#### TEXT SEGMENT
_____

OWASP LLM Top 10 — LLM01

Key Finding

Strategically embedded persuasive language causes LLM judges to inflate scores on incorrect math solutions by up to 8% on average, with the effect surviving counter-prompting defenses and amplified when multiple techniques are combined.


As large language models take on growing roles as automated evaluators in practical settings, a critical question arises: Can individuals persuade an LLM judge to assign unfairly high scores? This study is the first to reveal that strategically embedded persuasive language can bias LLM judges when scoring mathematical reasoning tasks, where correctness should be independent of stylistic variation. Grounded in Aristotle's rhetorical principles, we formalize seven persuasion techniques (Majority, Consistency, Flattery, Reciprocity, Pity, Authority, Identity) and embed them into otherwise identical responses. Across six math benchmarks, we find that persuasive language leads LLM judges to assign inflated scores to incorrect solutions, by up to 8% on average, with Consistency causing the most severe distortion. Notably, increasing model size does not substantially mitigate this vulnerability. Further analysis demonstrates that combining multiple persuasion techniques amplifies the bias, and pairwise evaluation is likewise susceptible. Moreover, the persuasive effect persists under counter prompting strategies, highlighting a critical vulnerability in LLM-as-a-Judge pipelines and underscoring the need for robust defenses against persuasion-based attacks.

_____

#### RECORDS PROVIDED
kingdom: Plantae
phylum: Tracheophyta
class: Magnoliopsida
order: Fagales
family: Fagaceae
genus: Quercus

_____

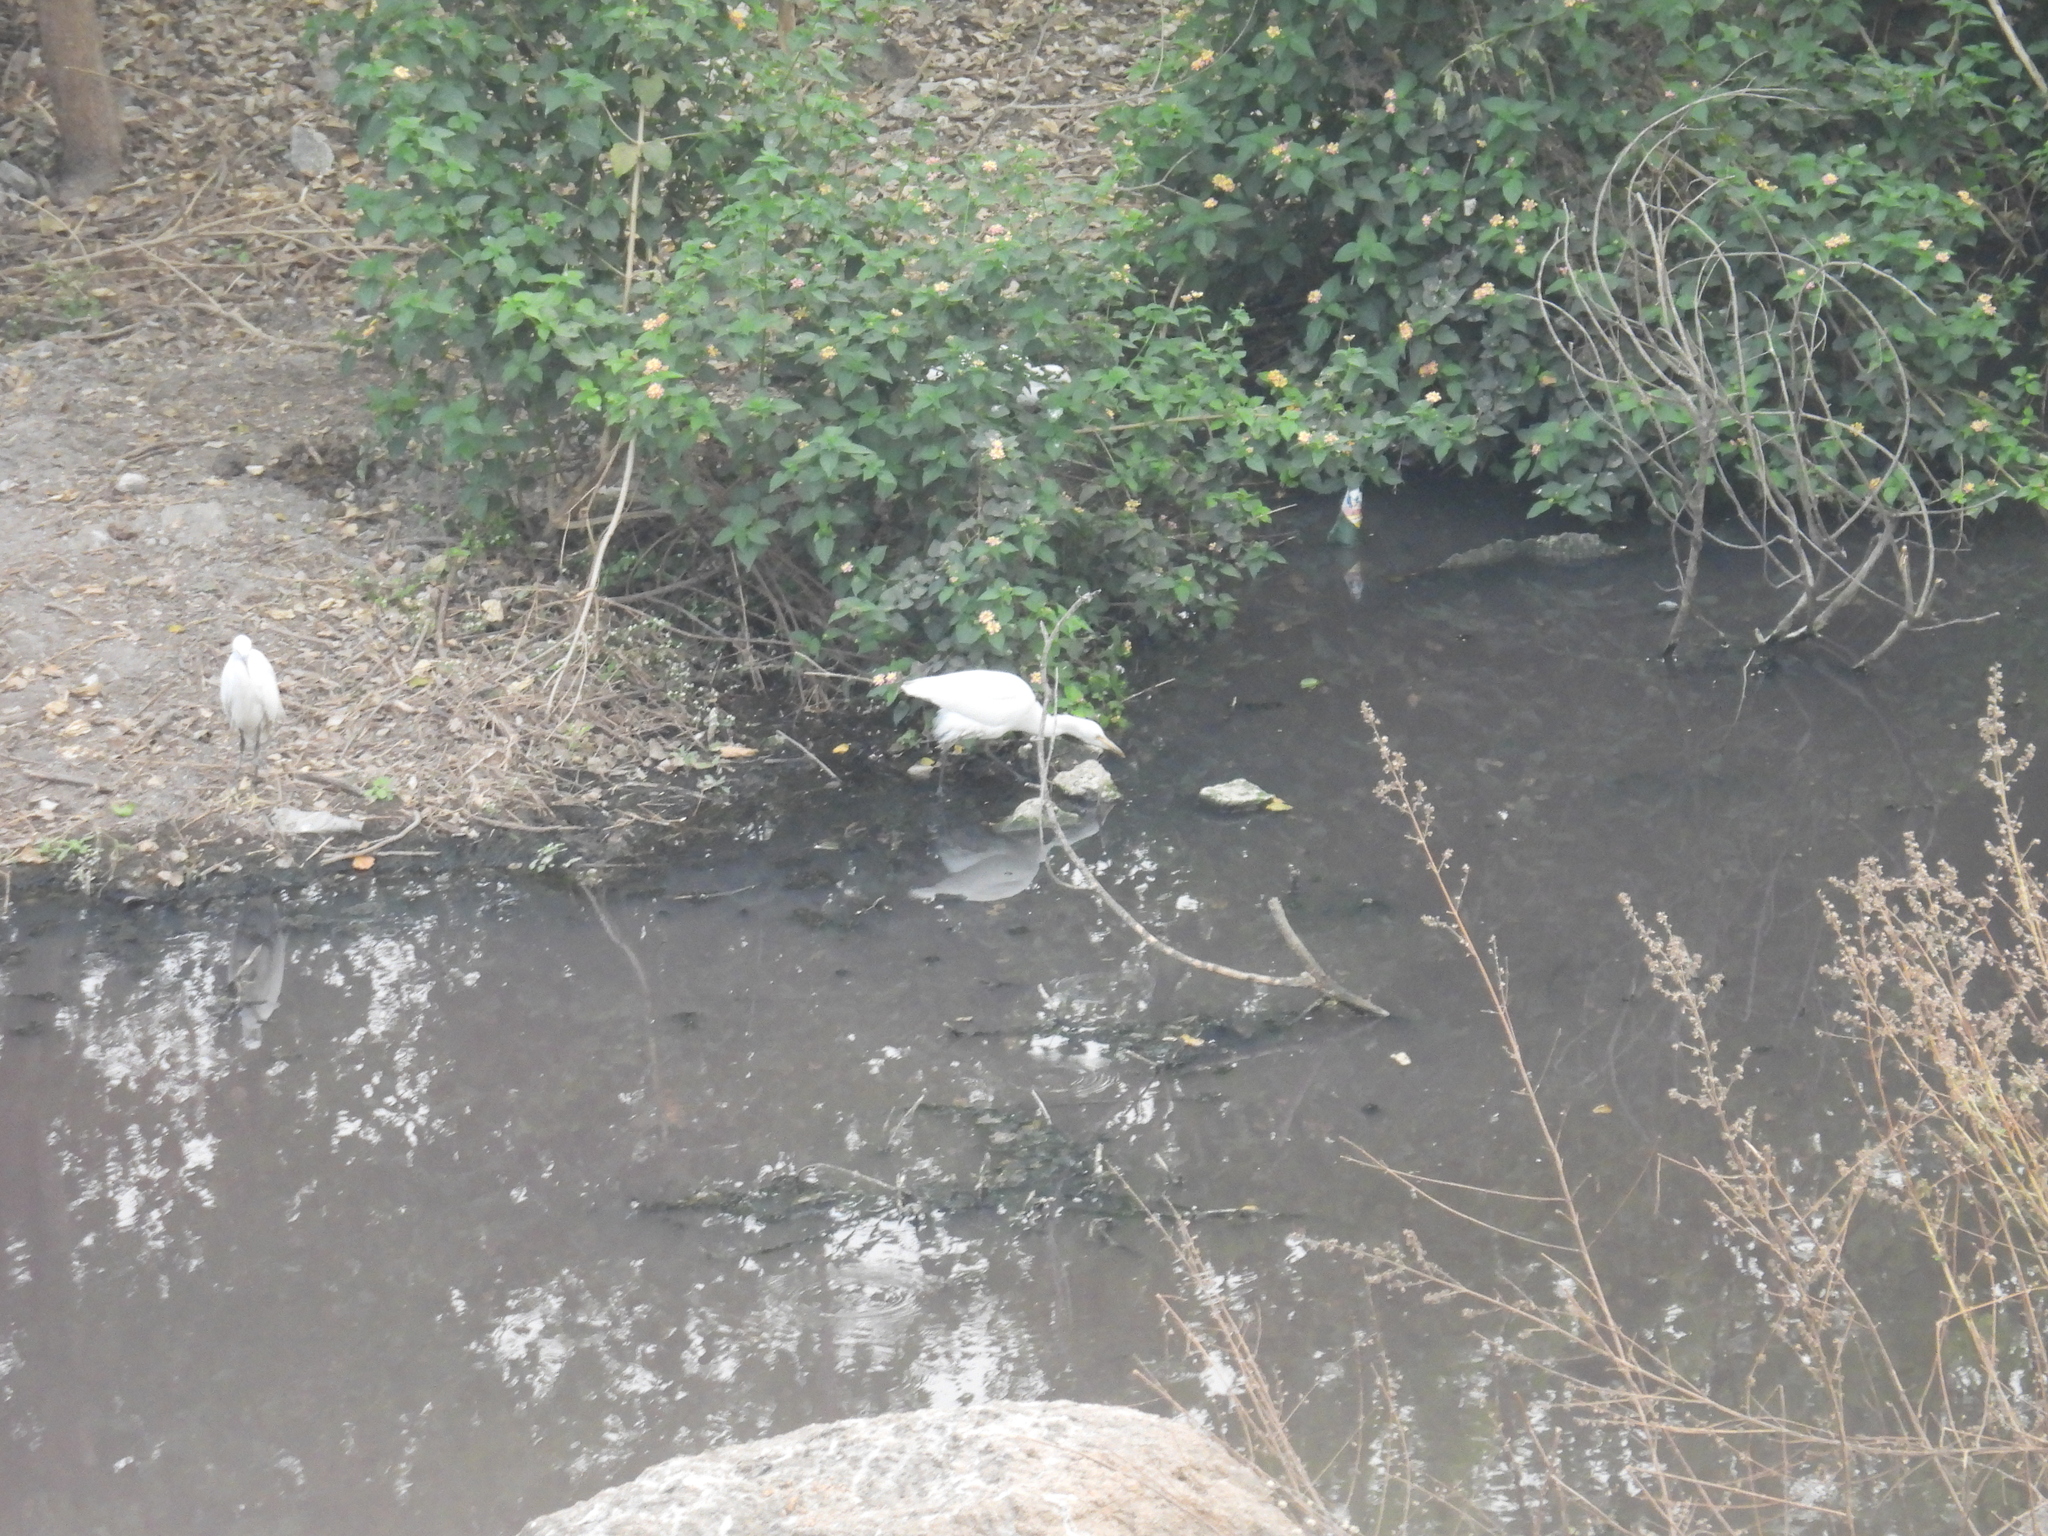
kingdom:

_____

#### HOW TO COMPLETE THIS TASK
Can you reproduce the full text on persuasive language biasing LLM judges word for word, from its first line to its last?

#### EXERCISE ANSWER
OWASP LLM Top 10 — LLM01

Key Finding

Strategically embedded persuasive language causes LLM judges to inflate scores on incorrect math solutions by up to 8% on average, with the effect surviving counter-prompting defenses and amplified when multiple techniques are combined.


As large language models take on growing roles as automated evaluators in practical settings, a critical question arises: Can individuals persuade an LLM judge to assign unfairly high scores? This study is the first to reveal that strategically embedded persuasive language can bias LLM judges when scoring mathematical reasoning tasks, where correctness should be independent of stylistic variation. Grounded in Aristotle's rhetorical principles, we formalize seven persuasion techniques (Majority, Consistency, Flattery, Reciprocity, Pity, Authority, Identity) and embed them into otherwise identical responses. Across six math benchmarks, we find that persuasive language leads LLM judges to assign inflated scores to incorrect solutions, by up to 8% on average, with Consistency causing the most severe distortion. Notably, increasing model size does not substantially mitigate this vulnerability. Further analysis demonstrates that combining multiple persuasion techniques amplifies the bias, and pairwise evaluation is likewise susceptible. Moreover, the persuasive effect persists under counter prompting strategies, highlighting a critical vulnerability in LLM-as-a-Judge pipelines and underscoring the need for robust defenses against persuasion-based attacks.